Assigned task 1: In the case report, at what age does the patient remain symptom-free?
Assigned task 2: List every section heading in the case report.
Assigned task 3: Echo a passage from the case report, beginning at the words "Background: Endoscopic Microvascular" and stopping after "never been documented.".

═══ Excerpted text ═══

Case Report: endoscopic microvascular decompression for trigeminal neuralgia in a centenarian: a landmark case with 5-year follow-up

Background: Endoscopic Microvascular Decompression (E-MVD) is a well-established effective treatment option for trigeminal neuralgia (TN). However, its application in ultra-elderly patients, particularly centenarians, has never been documented.

Case Description: A centenarian with TN for five years presented to our hospital in January 2020. Her symptoms had progressively worsened over the preceding three months. Despite extreme age, her organ function remained relatively preserved based on comprehensive physical and laboratory examinations. E-MVD was performed, and the patient experienced immediate pain relief without any neurological dysfunction. During five years of follow-up, there was no recurrence of symptoms; the patient remains symptom-free at 105 years of age.

Conclusion: This case study presents the successful use of E-MVD in a centenarian patient suffering from TN, highlighting its potential as a viable treatment option even in this advanced age group. Further studies are needed to confirm these findings and explore the generalizability of this approach.

═══ Provided material ═══

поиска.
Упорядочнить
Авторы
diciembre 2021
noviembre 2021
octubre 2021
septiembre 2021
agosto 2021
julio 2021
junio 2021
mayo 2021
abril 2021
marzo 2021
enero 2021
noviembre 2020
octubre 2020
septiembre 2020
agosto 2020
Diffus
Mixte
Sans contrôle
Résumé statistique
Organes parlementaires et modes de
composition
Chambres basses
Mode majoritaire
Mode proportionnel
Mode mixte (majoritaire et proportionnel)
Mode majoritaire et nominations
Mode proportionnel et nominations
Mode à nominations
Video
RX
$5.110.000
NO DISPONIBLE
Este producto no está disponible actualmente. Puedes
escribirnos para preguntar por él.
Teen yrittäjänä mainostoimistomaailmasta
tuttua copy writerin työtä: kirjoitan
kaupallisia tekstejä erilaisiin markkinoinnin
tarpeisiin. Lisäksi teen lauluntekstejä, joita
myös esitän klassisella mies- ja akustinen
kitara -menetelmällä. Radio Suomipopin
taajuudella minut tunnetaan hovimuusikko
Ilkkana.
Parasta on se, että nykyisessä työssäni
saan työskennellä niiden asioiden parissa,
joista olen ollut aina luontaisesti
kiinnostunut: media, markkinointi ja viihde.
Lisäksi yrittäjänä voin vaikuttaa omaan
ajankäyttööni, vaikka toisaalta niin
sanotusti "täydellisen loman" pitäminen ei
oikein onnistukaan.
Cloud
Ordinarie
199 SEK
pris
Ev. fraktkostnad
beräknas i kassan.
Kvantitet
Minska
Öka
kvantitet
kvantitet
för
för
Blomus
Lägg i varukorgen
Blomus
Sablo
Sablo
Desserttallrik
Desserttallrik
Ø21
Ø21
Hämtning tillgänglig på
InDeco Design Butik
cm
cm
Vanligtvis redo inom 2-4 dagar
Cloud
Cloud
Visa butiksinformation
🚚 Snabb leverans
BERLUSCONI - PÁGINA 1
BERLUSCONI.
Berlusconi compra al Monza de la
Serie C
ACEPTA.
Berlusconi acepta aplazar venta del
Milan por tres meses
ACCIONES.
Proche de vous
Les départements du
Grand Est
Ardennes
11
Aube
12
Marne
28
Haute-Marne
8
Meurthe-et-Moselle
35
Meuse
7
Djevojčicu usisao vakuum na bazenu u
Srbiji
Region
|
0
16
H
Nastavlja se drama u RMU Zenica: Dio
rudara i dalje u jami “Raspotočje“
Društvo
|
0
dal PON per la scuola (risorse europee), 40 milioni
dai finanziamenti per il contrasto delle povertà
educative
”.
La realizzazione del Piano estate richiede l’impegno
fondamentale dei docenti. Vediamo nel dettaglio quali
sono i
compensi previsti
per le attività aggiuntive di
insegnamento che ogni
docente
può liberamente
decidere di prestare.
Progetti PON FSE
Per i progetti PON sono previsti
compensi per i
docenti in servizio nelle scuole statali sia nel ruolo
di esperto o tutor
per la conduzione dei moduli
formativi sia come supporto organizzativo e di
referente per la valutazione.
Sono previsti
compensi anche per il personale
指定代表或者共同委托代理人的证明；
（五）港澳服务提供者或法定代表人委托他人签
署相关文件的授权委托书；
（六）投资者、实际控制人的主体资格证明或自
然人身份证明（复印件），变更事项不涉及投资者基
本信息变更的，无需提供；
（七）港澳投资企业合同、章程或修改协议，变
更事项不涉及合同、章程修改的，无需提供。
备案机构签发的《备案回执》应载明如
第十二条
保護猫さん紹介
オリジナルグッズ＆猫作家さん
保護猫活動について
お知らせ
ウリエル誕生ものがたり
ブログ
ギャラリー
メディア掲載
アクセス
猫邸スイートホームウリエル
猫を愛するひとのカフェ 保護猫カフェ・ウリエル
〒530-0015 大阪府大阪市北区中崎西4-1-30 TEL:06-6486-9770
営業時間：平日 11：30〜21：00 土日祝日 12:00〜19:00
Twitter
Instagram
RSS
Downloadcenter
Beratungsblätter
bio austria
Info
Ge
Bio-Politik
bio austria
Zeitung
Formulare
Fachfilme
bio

═══

Exercise response 1: 105 years of age.

Exercise response 2:
Background
Case Description
Conclusion

Exercise response 3:
Background: Endoscopic Microvascular Decompression (E-MVD) is a well-established effective treatment option for trigeminal neuralgia (TN). However, its application in ultra-elderly patients, particularly centenarians, has never been documented.